Luego, compararon los mapas resultantes con modelos de distribución de hábitat para dos mamíferos carnívoros que habitan estas zonas: la marta pescadora del Pacífico en peligro de extinción (Pekania pennanti) y la marta de Humboldt amenazada (Martes caurina humboldtensis). El estudio también consideró un ave de presa también amenazada: el búho moteado del norte (Strix occidentalis caurina).

Hay más granjas ilegales de cannabis de lo que se pensaba

De este modo, los investigadores estimaron que alrededor de 21.000 kilómetros cuadrados de bosque tienen una alta probabilidad de ser escenario de cultivos de cannabis y, por ende, de sufrir impacto ambiental.

En el proceso también identificaron 16 granjas de cannabis no documentadas. Por lo tanto, es muy probable que el cultivo de la droga esté aún más extendido de lo que muchos pensaban.

Superposición de sitios de cultivo con el hábitat de tres depredadores

Pero el hallazgo más importante fue el de la superposición de los sitios de cultivo de cannabis y el hábitat de las tres especies que son objetivo de protección actual. Casi el 48 por ciento del hábitat del búho manchado, el 45 por ciento del hábitat de la marta pescadora y el 40 por ciento del hábitat de la marta de Humboldt coincidía con áreas probables para granjas ilegales.

Investigación sobre sustancias tóxicas para determinar el impacto ambiental de los cultivos de cannabis.
Investigación sobre sustancias tóxicas en un sitio de cultivo de cannabis ilegal en tierras del Bosque Nacional. Crédito: Greta Wengert.

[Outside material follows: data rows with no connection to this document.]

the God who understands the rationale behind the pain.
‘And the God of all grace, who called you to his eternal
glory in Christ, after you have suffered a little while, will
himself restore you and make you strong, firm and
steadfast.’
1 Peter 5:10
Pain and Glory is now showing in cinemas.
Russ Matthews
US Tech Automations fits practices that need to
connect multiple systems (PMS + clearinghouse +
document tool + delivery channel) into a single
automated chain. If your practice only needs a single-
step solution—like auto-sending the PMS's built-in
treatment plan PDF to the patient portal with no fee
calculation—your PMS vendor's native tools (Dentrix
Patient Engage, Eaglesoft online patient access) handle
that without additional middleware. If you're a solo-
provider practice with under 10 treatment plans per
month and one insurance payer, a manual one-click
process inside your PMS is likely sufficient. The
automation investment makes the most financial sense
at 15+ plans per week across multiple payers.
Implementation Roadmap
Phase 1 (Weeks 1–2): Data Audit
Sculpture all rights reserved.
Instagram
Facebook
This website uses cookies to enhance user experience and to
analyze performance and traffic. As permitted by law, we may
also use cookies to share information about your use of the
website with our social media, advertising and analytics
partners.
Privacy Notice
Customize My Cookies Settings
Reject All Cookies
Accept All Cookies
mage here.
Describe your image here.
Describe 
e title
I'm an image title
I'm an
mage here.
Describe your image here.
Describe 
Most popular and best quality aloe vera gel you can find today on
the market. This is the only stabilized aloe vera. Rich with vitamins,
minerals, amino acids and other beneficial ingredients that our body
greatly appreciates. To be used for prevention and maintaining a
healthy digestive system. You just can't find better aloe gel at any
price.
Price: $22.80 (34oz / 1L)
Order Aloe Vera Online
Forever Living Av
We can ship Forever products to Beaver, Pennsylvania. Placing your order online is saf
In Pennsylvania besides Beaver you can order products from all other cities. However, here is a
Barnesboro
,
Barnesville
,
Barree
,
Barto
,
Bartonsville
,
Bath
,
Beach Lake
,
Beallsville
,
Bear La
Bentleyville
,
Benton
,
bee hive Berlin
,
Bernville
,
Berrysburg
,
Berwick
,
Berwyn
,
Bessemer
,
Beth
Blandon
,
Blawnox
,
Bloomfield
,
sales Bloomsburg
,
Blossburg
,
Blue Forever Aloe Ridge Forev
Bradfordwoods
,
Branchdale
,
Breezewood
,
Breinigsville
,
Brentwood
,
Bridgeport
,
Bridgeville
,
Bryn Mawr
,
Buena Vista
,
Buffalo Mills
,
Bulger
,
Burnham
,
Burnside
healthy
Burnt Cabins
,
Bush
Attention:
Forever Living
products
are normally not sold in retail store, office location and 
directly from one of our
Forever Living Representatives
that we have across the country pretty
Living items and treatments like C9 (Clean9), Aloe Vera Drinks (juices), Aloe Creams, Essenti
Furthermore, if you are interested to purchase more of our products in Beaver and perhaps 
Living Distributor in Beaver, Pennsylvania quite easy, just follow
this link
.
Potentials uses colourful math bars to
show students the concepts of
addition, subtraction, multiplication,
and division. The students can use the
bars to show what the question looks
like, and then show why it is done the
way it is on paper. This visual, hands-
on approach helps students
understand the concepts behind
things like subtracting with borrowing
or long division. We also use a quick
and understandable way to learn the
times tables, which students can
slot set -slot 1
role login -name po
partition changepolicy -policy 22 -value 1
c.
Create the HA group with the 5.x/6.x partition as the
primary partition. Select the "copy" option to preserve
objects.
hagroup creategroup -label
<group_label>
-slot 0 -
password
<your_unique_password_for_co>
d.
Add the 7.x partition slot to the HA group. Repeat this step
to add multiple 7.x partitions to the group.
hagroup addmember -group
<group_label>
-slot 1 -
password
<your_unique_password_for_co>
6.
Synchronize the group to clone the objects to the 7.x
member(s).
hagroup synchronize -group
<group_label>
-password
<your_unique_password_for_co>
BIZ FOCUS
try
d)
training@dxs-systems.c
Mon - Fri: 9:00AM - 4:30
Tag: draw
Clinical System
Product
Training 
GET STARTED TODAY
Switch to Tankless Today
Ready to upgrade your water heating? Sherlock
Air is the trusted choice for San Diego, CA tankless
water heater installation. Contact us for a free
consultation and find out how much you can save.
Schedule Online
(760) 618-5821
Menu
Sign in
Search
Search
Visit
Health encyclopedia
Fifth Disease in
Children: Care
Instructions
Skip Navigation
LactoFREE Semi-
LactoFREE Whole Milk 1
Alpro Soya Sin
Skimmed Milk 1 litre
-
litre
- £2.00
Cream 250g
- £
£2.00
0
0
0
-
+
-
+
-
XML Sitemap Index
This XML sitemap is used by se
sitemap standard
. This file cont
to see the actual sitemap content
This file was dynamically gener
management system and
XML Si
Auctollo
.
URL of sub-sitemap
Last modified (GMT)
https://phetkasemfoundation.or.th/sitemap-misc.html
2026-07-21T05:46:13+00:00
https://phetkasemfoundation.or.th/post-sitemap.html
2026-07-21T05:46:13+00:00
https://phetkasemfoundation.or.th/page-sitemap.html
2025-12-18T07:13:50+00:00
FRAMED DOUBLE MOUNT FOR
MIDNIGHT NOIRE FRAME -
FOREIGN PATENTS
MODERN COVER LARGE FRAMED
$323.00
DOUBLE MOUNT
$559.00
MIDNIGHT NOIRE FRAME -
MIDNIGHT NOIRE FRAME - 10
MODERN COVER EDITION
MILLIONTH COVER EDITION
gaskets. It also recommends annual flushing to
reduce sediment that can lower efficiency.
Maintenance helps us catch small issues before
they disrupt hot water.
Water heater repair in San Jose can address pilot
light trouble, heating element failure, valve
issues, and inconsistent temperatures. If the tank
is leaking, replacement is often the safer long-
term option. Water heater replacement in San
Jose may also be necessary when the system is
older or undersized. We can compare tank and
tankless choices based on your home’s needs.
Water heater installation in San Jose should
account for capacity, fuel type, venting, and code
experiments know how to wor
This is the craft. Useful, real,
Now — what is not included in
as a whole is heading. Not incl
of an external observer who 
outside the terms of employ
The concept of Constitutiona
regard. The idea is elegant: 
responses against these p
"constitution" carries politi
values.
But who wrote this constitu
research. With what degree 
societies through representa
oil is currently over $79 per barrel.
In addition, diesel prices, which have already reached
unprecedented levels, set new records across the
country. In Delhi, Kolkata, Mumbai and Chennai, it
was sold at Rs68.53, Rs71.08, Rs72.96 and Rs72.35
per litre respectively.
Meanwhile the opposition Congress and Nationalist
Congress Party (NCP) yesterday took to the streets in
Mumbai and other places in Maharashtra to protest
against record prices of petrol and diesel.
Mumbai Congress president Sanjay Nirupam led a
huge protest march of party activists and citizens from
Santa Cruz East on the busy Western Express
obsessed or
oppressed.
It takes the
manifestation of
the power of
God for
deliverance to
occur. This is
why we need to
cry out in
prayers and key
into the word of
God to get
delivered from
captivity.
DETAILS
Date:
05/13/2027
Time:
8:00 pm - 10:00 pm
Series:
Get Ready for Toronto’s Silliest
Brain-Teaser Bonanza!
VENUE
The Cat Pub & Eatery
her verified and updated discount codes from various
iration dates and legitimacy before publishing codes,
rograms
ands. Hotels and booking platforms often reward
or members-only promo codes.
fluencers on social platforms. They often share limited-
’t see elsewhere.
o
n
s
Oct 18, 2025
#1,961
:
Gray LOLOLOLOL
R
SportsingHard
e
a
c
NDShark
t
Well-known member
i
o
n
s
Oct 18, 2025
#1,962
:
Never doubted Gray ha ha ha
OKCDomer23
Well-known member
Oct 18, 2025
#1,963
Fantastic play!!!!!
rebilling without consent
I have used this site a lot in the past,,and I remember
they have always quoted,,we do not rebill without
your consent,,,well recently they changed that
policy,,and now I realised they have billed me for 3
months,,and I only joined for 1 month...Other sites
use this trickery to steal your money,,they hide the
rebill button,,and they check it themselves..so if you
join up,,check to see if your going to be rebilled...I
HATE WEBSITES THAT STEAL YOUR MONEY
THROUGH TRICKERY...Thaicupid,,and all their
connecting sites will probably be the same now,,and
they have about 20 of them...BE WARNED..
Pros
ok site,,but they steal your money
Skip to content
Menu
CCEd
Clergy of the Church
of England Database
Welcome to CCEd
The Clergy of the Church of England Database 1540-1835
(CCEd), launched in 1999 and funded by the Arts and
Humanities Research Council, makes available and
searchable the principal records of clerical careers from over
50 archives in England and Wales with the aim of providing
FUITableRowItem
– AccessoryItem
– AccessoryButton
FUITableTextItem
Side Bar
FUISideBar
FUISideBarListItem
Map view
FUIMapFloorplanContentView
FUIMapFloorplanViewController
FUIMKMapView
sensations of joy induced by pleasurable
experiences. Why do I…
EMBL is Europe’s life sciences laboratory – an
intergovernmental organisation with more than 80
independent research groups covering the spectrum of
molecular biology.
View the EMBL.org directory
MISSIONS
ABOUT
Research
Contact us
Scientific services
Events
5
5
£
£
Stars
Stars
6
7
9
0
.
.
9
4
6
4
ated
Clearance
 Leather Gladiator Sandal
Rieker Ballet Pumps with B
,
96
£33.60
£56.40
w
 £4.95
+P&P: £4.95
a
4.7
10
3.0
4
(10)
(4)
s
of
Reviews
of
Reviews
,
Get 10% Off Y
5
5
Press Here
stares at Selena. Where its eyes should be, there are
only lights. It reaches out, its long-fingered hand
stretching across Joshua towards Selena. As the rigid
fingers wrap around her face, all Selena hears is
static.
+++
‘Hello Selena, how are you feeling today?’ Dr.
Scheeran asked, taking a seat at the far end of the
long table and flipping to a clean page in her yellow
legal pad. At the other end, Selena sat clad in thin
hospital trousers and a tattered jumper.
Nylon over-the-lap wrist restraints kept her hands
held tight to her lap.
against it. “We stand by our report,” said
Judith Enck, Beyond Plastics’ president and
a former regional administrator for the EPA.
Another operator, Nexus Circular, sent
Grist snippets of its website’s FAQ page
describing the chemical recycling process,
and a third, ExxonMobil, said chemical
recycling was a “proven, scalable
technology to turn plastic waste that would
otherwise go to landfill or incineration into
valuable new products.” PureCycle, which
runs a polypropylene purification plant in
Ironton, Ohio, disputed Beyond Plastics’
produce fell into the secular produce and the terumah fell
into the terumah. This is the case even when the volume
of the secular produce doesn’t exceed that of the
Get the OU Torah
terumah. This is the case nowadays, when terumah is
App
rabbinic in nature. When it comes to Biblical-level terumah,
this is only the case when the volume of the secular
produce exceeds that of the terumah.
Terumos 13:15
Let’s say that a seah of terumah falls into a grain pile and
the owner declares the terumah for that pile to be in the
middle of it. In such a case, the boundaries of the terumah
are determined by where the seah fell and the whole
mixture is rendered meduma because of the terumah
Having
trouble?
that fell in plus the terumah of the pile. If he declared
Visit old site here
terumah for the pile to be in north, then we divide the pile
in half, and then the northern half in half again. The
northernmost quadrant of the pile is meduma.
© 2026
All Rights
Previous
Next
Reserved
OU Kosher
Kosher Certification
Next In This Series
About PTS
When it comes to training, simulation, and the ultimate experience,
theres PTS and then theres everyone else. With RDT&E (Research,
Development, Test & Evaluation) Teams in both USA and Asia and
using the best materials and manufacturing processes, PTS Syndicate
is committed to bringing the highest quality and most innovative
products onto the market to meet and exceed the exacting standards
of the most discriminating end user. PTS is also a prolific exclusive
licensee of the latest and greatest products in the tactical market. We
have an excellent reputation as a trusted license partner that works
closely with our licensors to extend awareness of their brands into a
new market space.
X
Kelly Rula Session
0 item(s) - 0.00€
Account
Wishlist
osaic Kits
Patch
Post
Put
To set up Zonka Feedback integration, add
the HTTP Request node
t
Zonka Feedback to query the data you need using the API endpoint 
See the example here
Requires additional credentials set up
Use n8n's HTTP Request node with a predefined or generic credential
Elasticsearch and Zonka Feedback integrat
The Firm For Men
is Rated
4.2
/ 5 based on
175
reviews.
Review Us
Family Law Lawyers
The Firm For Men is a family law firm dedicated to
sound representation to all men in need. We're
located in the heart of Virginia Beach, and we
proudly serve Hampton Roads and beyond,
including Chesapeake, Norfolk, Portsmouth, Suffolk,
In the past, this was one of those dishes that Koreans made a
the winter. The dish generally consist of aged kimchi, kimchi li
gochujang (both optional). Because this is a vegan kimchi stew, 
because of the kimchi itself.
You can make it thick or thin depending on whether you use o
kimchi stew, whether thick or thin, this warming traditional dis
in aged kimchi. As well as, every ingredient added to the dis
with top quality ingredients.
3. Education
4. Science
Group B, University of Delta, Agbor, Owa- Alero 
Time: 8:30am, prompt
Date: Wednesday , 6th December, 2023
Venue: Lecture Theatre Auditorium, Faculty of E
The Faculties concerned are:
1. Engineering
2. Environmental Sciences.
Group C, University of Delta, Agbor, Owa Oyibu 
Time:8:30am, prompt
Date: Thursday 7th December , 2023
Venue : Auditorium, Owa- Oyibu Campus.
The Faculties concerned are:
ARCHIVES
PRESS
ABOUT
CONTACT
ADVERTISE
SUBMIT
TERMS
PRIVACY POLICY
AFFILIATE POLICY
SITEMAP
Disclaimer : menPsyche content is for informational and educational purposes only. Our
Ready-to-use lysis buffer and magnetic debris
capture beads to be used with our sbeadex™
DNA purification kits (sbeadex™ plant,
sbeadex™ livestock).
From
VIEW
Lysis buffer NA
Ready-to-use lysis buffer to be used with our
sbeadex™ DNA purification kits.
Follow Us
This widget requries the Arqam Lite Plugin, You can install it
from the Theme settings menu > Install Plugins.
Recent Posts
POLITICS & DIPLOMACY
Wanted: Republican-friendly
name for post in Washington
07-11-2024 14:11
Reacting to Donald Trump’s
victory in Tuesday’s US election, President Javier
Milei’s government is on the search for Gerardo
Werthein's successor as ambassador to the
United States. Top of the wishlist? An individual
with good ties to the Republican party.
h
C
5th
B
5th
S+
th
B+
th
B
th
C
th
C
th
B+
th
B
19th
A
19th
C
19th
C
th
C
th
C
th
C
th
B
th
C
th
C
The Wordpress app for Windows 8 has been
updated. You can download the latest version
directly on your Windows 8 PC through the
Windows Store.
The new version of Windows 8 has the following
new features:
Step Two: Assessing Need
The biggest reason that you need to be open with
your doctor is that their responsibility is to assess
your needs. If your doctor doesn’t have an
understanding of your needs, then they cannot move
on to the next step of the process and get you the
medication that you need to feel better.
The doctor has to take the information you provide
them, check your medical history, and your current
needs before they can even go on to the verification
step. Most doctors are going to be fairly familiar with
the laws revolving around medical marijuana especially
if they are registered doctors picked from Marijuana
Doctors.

El riesgo de impacto ambiental detrás de los cultivos de cannabis parece ser mayor en los sitios del sur de Sierra Nevada, donde el 100 por ciento del hábitat de las martas pescadoras se superponía con áreas potenciales para granjas. De ahí que los investigadores concluyeran que esta especie en particular podría estar en mayor riesgo de verse afectada por el uso de masivo de pesticidas para esta práctica.

“Los resultados de nuestro estudio y su validación respaldan la preocupación de que el problema del cultivo ilegal de cannabis es más extenso de lo que se pensaba anteriormente”, escriben los autores en su artículo.

La evidencia es sólida y apunta a que la expansión de estas actividades afectarán negativamente tanto los terrenos como a sus habitantes. Por lo tanto, la localización y limpieza de los sitios contaminados por las granjas de cannabis debería empezar a figurar entre los objetivos conservacionistas actuales.